Да и сегодня Россия нетвердыми, робкими шагами движется вроде бы к нормальной жизни, поминутно спрашивая себя: а что, есть туда дорога? Разумеется, есть, давно и, увы, не нами протоптанная, но нашими умнейшими людьми указанная, расчищенная их могучей мыслью, да заросшая за долгий двадцатый век травой забвенья. Забвенья, заметим, предумышленного.
К русскому либерализму, едва он явился на страницы журналов, почему-то сразу прилип эпитет “гнилой”. И пользовались им с одинаковым успехом и Победоносцев, и Ленин. А уж слово “кадет” вообще было едва ли не ругательным. И немудрено: конституционные демократы первыми, еще в ноябре 1917 года, удостоились от советской власти запрещения. В списках литературы, приложенных к каждой статье, удручает 80-летний разрыв в изданиях, послуживших основой исследований. Три-четыре поколения советских людей были разлучены с мыслителями, оставшимися за рубежом октябрьского переворота. Мы были вынуждены тяжким опытом насильственного воплощения утопических идей о всенародном счастье своим умом доходить до истин, которые лежали на заброшенной дороге.
С первых же шагов либералы оказались в тисках между ярыми крепостниками и оголтелыми революционерами.

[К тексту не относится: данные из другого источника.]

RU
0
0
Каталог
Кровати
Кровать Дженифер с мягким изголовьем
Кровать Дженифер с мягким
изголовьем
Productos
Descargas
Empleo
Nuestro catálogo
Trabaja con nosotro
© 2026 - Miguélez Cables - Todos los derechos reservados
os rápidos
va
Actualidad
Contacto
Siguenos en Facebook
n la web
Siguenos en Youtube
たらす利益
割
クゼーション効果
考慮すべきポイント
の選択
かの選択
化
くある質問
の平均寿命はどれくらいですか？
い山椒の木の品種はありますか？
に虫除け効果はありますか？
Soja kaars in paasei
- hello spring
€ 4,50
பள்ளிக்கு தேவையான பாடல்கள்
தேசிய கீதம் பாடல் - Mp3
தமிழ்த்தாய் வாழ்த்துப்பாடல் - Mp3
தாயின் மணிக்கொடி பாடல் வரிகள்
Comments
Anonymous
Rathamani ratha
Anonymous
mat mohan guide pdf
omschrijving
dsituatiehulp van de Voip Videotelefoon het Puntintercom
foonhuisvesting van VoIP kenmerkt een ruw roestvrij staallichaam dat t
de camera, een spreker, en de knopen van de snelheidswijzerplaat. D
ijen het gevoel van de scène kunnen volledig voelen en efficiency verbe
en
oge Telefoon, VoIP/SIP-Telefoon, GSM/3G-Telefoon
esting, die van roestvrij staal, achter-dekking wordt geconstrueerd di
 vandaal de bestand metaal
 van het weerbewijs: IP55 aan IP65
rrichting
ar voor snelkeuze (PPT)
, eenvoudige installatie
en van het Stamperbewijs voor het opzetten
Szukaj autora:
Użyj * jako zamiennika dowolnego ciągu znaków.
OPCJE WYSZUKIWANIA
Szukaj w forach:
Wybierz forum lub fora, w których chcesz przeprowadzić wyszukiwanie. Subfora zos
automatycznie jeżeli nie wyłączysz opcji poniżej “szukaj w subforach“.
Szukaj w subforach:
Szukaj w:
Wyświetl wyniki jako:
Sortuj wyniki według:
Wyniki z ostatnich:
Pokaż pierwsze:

И всегда были в меньшинстве.
Жизнь в меньшинстве, казалось бы, должна сообщать энергию не только мысли, но и действию. Но у нас какое-то своеобразное распределение труда: мыслят и говорят правильные вещи одни, а действуют — другие. Идеолог освобождения крестьян Б.Н. Чичерин, например, в самый разгар подготовки реформ, когда он-то в отечестве был едва ли не самым нужным человеком хотя бы в качестве консультанта правительства, отбывает за границу.

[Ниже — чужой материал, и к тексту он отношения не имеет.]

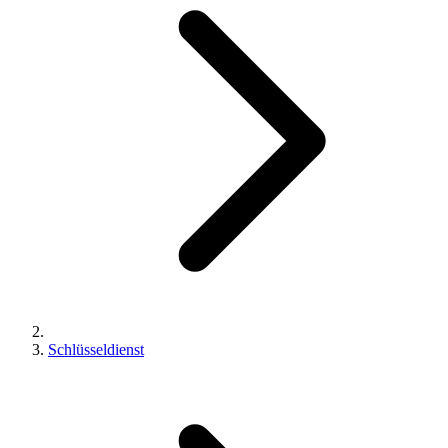
Schlüsseldienst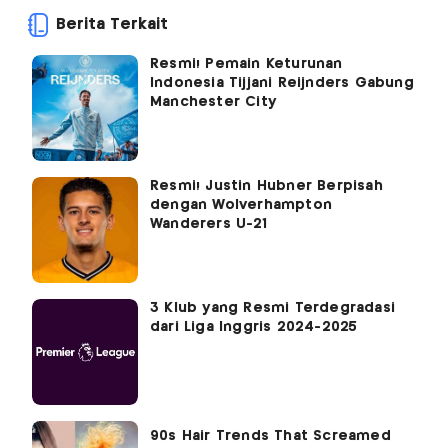
Berita Terkait
Resmi! Pemain Keturunan
Indonesia Tijjani Reijnders Gabung
Manchester City
Resmi! Justin Hubner Berpisah
dengan Wolverhampton
Wanderers U-21
3 Klub yang Resmi Terdegradasi
dari Liga Inggris 2024-2025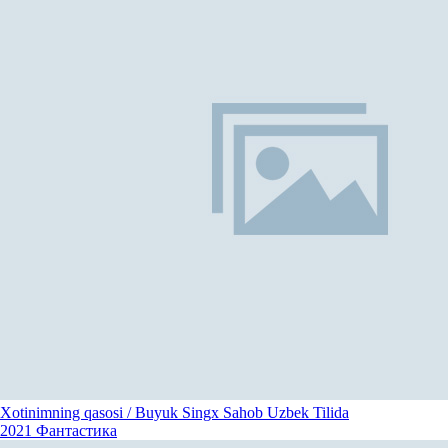
Xotinimning qasosi / Buyuk Singx Sahob Uzbek Tilida
2021
Фантастика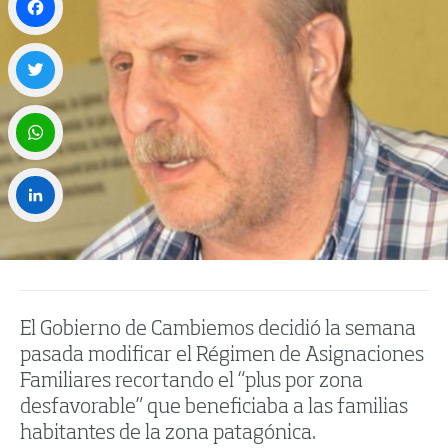
Facebook
Twitter
WhatsApp
LinkedIn
El Gobierno de Cambiemos decidió la semana
pasada modificar el Régimen de Asignaciones
Familiares recortando el “plus por zona
desfavorable” que beneficiaba a las familias
habitantes de la zona patagónica.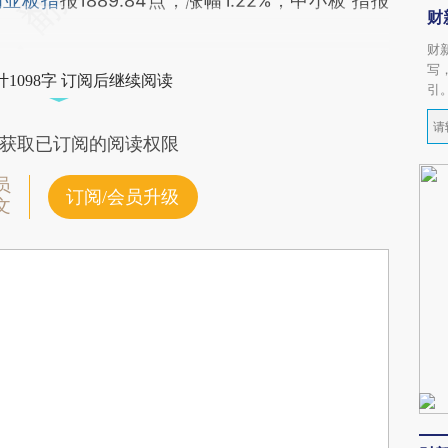
创业板指
报1889.84点，涨幅1.22%；中小板 指报
财
财
写
1098字 订阅后继续阅读
引
获取已订阅的阅读权限
员
订阅/会员升级
文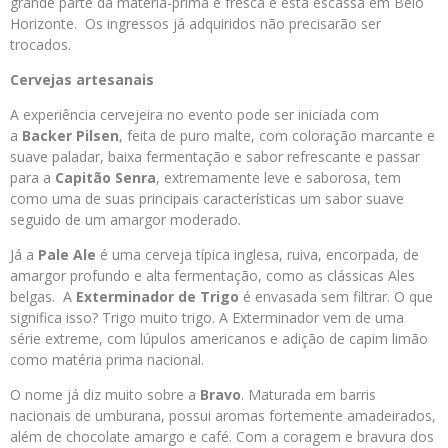
grande parte da matéria-prima é fresca e está escassa em Belo
Horizonte. Os ingressos já adquiridos não precisarão ser
trocados.
Cervejas artesanais
A experiência cervejeira no evento pode ser iniciada com
a
Backer Pilsen
, feita de puro malte, com coloração marcante e
suave paladar, baixa fermentação e sabor refrescante e passar
para a
Capitão Senra
, extremamente leve e saborosa, tem
como uma de suas principais características um sabor suave
seguido de um amargor moderado.
Já a
Pale Ale
é uma cerveja típica inglesa, ruiva, encorpada, de
amargor profundo e alta fermentação, como as clássicas Ales
belgas. A
Exterminador de Trigo
é envasada sem filtrar. O que
significa isso? Trigo muito trigo. A Exterminador vem de uma
série extreme, com lúpulos americanos e adição de capim limão
como matéria prima nacional.
O nome já diz muito sobre a
Bravo
. Maturada em barris
nacionais de umburana, possui aromas fortemente amadeirados,
além de chocolate amargo e café. Com a coragem e bravura dos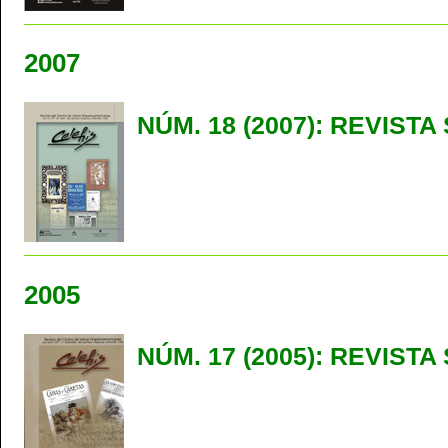
2007
NÚM. 18 (2007): REVISTA
2005
NÚM. 17 (2005): REVIST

Жизнь в меньшинстве, казалось бы, должна объединять. Не тут-то было! Люди, провозглашающие компромисс с властью, совершенно не способны к компромиссу друг с другом. Московский кружок любомудров раскалывается на славянофилов и западников. И хотя и те и другие только и говорят что о народном благе, в ненависти друг к другу напрочь забывают именно о народном благе: уязвить противника важнее. В статье В.А. Твардовской об Александре Градовском анализируется дискуссия между ее героем, либеральным профессором права, и Ф.М. Достоевским. Два русских мыслителя, оба настоящие патриоты, оба прекрасно видят опасность как тупой реакции, так и оголтелой революции. Но что им революционеры и сатрапы, если профессор, обнаружив передержки в знаменитой пушкинской речи, смертельно обидел писателя. И сколько же ярости в статье Федора Михайловича! До судеб ли тут России… И добро б мы не знали за собой этого греха. В статье А.А. Алафаева и С.С. Секиринского о примирителе междоусобных войн в стане русской интеллигенции К.Д. Кавелине приводится диагноз, поставленный еще А.В. Никитенко: “Дух нетерпимости и страсть к умственному и нравственному деспотизму составляют язву нашего так называемого передового общества”. Из исторического опыта добавим: в умелых руках политического циника и прагматика игра на этих страстях приводит к победе над изможденным внутренними распрями противником, что и произошло в октябре 1917-го.
Сейчас, когда улеглась демократическая эйфория, а либеральное движение переживает очередной кризис, испытывая те же болезни, что приводили либералов к полному краху и в 1881-м, и в 1907-м, и в 1917-м, крайне полезно изучить книгу “Российские либералы”. Вдруг хоть частица их трагического опыта будет нами усвоена сегодня.